Dann aber! Dann wimmelt es im kollektiven Kopf nur so von Identitätsstrategien, die in "kollektiven Krisen entstehen und auf kollektive Verhältnisse zielen", die übrigens, soso, durchaus verschieden ausfallen können. Oder es hechelt vor geschnürtem Diskurs - sei's zum Thema Heimat ("formuliert der Heimatbegriff gegen den Zwang oder die Freiheit wegzugehen einen Einspruch"), zum Eigenen und zum Fremden, zur geteilten Alltagserfahrung (Zusammenwachs-Strategie: "zivilisiertes Bewußtsein der Störung"), zum Frauenbewußtsein (wonach "Frauen in der DDR Menschen waren" wegen des Menschenrechts auf Arbeit).
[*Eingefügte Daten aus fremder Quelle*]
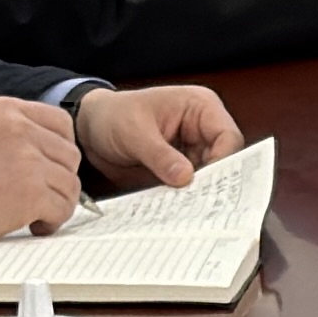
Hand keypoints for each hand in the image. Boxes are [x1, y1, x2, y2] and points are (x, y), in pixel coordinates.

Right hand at [0, 90, 86, 251]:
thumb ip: (9, 129)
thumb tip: (42, 146)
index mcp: (7, 109)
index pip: (61, 122)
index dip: (61, 149)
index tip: (51, 167)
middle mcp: (21, 129)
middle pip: (69, 154)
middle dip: (60, 178)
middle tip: (43, 195)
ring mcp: (28, 160)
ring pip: (70, 184)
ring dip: (58, 202)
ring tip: (36, 214)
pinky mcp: (31, 193)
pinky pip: (62, 208)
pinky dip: (52, 221)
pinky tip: (33, 225)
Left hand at [81, 85, 241, 192]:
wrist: (89, 130)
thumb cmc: (112, 116)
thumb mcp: (134, 134)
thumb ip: (160, 156)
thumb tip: (186, 177)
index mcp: (200, 107)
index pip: (228, 137)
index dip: (224, 161)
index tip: (208, 184)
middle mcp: (202, 129)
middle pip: (224, 160)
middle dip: (212, 181)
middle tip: (200, 203)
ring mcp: (192, 151)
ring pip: (209, 177)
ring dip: (198, 193)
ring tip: (186, 209)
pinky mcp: (180, 169)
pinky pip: (191, 187)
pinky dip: (184, 198)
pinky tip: (176, 208)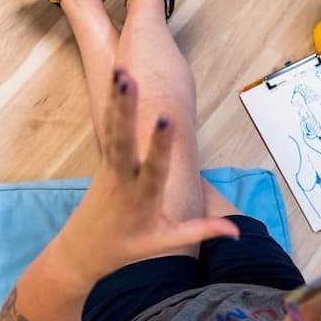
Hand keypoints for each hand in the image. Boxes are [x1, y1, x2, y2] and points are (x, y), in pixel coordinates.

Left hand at [54, 70, 238, 281]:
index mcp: (142, 199)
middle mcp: (124, 178)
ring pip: (113, 129)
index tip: (166, 119)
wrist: (83, 250)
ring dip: (117, 99)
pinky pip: (108, 129)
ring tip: (120, 69)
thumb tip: (236, 231)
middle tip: (127, 79)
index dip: (160, 144)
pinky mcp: (103, 160)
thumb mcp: (166, 242)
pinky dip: (111, 105)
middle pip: (123, 140)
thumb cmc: (127, 247)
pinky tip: (114, 78)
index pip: (153, 168)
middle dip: (126, 109)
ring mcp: (110, 167)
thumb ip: (201, 231)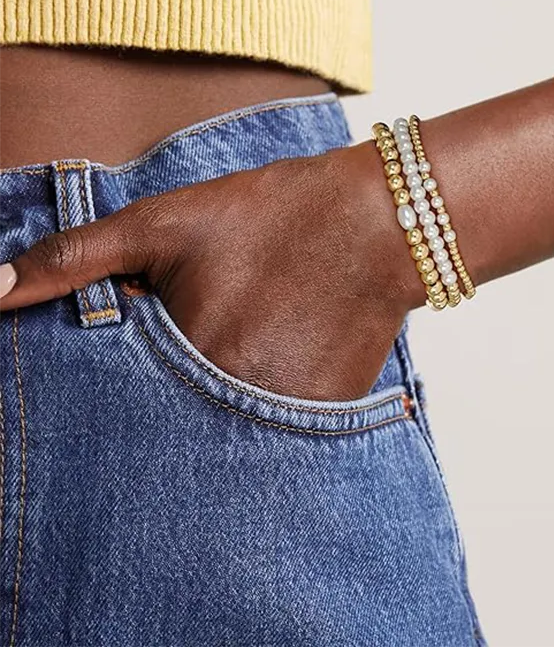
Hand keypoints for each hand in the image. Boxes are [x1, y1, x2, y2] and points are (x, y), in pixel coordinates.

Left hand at [0, 142, 417, 400]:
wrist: (377, 221)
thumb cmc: (271, 215)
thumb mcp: (166, 223)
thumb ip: (74, 258)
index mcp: (190, 354)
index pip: (122, 413)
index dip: (116, 401)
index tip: (120, 395)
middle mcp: (239, 399)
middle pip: (177, 433)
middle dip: (169, 410)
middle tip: (201, 356)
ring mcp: (290, 413)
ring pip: (230, 440)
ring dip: (218, 416)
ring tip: (243, 358)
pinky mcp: (330, 415)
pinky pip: (283, 436)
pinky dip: (267, 415)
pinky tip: (278, 362)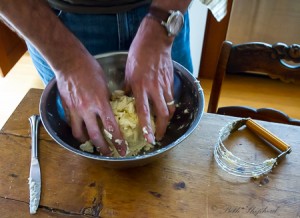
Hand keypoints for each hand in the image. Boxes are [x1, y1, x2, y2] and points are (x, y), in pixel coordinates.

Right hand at [56, 51, 126, 155]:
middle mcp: (87, 110)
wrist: (70, 62)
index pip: (111, 127)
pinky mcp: (66, 108)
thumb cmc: (90, 69)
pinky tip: (82, 129)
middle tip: (109, 154)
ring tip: (93, 143)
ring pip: (79, 134)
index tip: (123, 151)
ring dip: (87, 141)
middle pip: (95, 136)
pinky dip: (77, 129)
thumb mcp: (105, 85)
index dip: (118, 142)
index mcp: (100, 103)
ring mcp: (74, 110)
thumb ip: (106, 100)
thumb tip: (109, 110)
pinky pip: (71, 124)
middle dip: (103, 148)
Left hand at [125, 16, 175, 143]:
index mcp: (140, 87)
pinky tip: (165, 108)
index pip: (144, 112)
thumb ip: (128, 88)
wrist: (155, 41)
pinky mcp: (170, 82)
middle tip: (158, 136)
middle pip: (163, 114)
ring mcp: (165, 85)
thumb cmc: (138, 55)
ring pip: (170, 108)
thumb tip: (126, 100)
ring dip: (167, 119)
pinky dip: (169, 106)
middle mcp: (154, 89)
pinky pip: (171, 98)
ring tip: (163, 125)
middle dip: (162, 128)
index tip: (149, 139)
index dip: (147, 128)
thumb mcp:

Einiges atmet wenigstens manchmal, wie die Ausführungen über die Unwilligkeit zu Trauern und die Melancholie, die verfehlten deutschen Abschiede, die Lahmheit der Linken angesichts ihrer einstürzenden alten Überbauten.
Fazit, schlicht: Wir sind nicht eins, sondern zwei. Und: Eigentlich könnten alle besser sein, wenn nur alle ihre Biographien in zivilisationsadäquaten Kommunikationsprozessen, sprich: Gesprächen, durcharbeiteten und ihre eigentliche deutsche Nicht-Identität anerkennten. Der west-östliche Diwan wäre heute besser eine Therapiecouch. Selbstverständlich tun wir Brigitte Rauschenbach, Privatdozentin für Politische Psychologie und Sozialphilosophie an der FU Berlin, unrecht. Sie hat ja nichts Geringeres im Sinn, als aus der "politischen Spaltung das Dispositiv einer mentalen Spaltung" herauszusezieren und Strategien zu entwickeln, diese zu überwinden. Aber daß Politpsychologie und selbst Staatsphilosophie, wenn sie den Leuten nicht nur vor-, sondern auch zugedacht ist, verständlich, ja sogar unterhaltsam sein darf, haben schon ganz andere bewiesen.
Kurzum, auch wenn man noch so unlesbar schreibt, bleibt am Ende übrig: daß es durchaus an Menschen liegt, daß die Spaltung eine Spaltung ist. Und daß nur, wer sich persönlicher und allgemeiner Schattenseiten annimmt, aus seiner Geschichte lernt. Ach ja. Erst das setzt ja Veränderung voraus. Eine hübsche Veränderung hin zur Ich-Stärke, die keine krankhafte Abgrenzung und keinen Haß mehr braucht, um die eigene Schwäche zu kompensieren. Und die einen deutschen Zusammenhang jenseits von nationalem Pathos ermöglichen könnte. Klingt nicht gerade neu, macht aber nichts. Vielleicht müßte man es nur noch mal rumerzählen. Vielleicht mit noch ein paar mehr Verben. Tu-Wörtern. Damit das auch mal jemand macht.